- Problem description
Gather the lines below that include the string "round", copying each in full.

- Collected data
++++
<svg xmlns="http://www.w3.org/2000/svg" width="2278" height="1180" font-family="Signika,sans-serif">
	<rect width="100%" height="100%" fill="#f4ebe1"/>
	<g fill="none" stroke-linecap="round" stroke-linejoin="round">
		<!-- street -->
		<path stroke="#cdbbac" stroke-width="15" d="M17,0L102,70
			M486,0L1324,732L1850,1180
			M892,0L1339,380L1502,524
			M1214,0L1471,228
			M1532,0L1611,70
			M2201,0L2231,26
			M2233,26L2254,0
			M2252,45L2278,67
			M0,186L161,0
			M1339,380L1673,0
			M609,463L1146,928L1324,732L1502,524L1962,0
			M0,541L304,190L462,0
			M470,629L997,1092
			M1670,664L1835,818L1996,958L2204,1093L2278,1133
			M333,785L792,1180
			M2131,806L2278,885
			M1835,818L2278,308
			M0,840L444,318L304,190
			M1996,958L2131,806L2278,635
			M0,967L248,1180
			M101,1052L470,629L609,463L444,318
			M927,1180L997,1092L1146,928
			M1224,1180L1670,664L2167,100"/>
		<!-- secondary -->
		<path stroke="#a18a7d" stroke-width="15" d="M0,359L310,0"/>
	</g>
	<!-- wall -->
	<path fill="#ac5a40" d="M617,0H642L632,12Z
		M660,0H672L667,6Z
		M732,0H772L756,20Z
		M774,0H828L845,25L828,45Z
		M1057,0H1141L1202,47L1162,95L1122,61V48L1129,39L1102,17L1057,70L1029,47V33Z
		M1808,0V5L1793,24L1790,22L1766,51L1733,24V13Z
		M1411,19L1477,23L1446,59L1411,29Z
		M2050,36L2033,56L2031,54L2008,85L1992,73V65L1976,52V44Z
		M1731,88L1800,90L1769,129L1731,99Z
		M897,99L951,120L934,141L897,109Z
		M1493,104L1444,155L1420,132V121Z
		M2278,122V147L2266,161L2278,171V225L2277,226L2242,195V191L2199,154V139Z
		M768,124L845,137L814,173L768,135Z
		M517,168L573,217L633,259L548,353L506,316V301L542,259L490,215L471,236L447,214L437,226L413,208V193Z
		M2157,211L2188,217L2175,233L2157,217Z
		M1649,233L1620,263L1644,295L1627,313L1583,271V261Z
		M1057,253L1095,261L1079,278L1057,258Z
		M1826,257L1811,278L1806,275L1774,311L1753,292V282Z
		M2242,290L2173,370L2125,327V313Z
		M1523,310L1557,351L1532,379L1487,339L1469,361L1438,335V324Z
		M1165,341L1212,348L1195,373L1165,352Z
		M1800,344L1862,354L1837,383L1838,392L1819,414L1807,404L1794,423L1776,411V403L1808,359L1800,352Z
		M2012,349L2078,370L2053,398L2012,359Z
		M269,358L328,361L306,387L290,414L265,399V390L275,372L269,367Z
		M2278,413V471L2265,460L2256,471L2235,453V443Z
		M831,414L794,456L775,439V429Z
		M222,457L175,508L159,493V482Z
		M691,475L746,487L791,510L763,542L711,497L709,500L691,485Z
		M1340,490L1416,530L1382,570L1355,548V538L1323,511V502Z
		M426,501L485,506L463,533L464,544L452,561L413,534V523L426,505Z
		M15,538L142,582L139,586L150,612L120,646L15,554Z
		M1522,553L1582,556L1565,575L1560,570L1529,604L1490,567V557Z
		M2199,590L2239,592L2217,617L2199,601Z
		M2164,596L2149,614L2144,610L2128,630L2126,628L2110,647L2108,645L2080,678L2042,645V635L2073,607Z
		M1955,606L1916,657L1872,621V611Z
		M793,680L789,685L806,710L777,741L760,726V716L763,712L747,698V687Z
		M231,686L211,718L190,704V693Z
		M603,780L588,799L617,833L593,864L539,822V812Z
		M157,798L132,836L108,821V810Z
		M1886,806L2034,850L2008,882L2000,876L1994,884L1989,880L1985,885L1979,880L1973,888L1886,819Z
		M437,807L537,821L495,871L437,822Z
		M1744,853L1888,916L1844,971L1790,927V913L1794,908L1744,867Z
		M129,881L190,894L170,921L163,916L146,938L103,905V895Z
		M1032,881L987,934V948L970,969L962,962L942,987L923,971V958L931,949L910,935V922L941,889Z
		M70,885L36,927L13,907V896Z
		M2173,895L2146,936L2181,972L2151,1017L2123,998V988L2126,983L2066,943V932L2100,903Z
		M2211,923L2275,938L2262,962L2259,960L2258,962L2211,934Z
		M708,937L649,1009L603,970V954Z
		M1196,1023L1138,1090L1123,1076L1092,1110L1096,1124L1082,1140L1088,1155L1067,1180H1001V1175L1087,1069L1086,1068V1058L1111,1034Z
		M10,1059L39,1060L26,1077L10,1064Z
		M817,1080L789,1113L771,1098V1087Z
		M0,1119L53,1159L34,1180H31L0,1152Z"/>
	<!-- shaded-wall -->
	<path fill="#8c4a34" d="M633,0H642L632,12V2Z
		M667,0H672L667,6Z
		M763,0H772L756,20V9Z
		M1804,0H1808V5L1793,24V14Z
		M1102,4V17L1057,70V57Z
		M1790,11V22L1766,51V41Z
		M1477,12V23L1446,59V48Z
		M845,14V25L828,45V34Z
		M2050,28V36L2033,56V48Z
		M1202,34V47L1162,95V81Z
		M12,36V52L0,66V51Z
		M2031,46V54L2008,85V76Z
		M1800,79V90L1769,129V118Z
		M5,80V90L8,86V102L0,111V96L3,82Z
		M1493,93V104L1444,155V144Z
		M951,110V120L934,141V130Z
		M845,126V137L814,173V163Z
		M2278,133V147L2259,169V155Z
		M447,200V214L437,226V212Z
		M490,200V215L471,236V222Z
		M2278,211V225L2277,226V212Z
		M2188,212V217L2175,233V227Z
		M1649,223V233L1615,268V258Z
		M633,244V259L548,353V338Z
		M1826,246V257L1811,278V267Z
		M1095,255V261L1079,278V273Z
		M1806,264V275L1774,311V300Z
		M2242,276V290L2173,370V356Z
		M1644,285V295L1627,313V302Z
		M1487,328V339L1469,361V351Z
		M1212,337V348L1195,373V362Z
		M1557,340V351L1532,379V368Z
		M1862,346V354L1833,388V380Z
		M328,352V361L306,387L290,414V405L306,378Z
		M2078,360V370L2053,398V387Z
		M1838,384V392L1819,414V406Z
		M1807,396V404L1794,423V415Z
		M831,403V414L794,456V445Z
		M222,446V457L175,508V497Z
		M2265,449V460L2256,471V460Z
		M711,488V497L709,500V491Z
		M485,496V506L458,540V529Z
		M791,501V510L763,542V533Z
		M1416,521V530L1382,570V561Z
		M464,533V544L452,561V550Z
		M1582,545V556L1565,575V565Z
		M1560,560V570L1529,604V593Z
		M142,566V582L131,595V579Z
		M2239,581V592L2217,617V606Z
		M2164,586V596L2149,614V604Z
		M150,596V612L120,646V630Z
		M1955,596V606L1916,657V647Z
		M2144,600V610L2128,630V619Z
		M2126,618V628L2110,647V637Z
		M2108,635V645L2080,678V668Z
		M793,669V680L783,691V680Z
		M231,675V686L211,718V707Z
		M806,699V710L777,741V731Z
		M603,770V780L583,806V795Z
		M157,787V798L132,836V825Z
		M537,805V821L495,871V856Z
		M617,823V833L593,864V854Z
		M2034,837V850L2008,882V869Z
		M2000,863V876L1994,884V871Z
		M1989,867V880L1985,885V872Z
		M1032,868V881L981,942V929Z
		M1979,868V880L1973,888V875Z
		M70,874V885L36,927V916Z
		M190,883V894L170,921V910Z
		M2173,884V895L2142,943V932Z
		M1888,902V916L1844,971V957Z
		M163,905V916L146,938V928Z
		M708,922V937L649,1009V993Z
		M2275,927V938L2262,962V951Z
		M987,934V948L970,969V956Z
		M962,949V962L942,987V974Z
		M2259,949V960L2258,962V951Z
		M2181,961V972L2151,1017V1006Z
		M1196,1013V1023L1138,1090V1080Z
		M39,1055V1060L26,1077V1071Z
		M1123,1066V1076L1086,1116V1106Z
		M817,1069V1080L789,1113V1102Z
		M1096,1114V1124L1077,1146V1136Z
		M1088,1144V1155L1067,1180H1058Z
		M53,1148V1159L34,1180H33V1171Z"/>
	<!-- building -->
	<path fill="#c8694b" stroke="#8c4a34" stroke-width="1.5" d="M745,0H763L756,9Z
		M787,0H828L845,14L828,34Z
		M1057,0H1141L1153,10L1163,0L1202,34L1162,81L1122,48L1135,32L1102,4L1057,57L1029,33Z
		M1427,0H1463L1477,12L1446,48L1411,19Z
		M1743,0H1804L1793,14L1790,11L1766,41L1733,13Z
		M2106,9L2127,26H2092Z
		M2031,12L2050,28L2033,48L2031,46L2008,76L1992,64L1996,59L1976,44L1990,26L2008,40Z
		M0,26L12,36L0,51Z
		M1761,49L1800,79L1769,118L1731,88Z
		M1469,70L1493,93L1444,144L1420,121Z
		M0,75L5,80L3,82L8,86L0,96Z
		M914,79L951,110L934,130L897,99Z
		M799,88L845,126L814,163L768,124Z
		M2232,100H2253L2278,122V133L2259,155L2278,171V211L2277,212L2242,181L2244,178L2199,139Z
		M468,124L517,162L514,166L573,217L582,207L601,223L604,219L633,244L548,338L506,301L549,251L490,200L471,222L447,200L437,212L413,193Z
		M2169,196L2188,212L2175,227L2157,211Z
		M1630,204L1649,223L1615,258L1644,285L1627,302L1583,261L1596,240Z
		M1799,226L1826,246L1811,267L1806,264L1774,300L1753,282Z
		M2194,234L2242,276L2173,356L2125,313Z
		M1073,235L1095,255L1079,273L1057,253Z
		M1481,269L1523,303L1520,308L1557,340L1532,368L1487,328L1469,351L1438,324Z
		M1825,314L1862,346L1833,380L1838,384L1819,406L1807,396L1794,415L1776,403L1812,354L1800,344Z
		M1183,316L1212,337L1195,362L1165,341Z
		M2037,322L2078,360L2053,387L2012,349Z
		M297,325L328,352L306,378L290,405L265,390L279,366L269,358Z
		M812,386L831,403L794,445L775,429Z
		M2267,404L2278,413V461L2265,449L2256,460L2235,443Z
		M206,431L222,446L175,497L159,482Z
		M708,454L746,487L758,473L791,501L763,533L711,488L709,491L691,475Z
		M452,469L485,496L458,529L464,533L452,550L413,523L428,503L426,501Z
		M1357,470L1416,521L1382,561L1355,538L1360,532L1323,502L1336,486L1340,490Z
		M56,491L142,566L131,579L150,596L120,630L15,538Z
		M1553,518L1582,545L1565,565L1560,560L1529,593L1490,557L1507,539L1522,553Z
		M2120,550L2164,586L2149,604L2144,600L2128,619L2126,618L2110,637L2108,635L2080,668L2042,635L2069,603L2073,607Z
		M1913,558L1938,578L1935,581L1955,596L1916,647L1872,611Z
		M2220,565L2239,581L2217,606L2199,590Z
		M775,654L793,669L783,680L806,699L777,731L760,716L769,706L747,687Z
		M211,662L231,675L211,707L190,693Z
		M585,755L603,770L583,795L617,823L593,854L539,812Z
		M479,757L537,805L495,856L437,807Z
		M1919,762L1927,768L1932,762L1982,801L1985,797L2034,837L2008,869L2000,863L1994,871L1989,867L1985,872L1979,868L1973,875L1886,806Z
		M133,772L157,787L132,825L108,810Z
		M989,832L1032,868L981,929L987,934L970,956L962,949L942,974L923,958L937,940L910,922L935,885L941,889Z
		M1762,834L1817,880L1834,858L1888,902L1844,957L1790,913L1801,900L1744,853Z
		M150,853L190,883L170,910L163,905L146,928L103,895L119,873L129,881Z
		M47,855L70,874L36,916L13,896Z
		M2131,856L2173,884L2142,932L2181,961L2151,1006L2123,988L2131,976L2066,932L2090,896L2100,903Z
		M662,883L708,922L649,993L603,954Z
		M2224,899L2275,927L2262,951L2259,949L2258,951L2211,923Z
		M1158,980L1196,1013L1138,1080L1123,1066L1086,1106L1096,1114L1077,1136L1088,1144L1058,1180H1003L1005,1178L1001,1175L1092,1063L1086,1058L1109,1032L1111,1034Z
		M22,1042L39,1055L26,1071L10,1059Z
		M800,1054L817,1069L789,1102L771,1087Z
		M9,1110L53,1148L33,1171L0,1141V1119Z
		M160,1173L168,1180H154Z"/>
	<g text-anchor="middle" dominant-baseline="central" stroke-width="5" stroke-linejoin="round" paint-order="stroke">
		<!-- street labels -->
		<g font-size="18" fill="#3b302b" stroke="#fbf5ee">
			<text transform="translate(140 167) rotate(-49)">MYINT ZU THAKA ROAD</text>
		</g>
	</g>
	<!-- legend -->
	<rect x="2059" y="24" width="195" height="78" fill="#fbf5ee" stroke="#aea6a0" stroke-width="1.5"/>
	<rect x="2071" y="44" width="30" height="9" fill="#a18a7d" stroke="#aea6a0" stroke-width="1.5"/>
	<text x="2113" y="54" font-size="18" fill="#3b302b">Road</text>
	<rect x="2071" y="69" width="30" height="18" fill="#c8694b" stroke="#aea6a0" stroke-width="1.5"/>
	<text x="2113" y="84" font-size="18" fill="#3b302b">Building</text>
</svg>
++++
- Answer section
	<g fill="none" stroke-linecap="round" stroke-linejoin="round">
	<g text-anchor="middle" dominant-baseline="central" stroke-width="5" stroke-linejoin="round" paint-order="stroke">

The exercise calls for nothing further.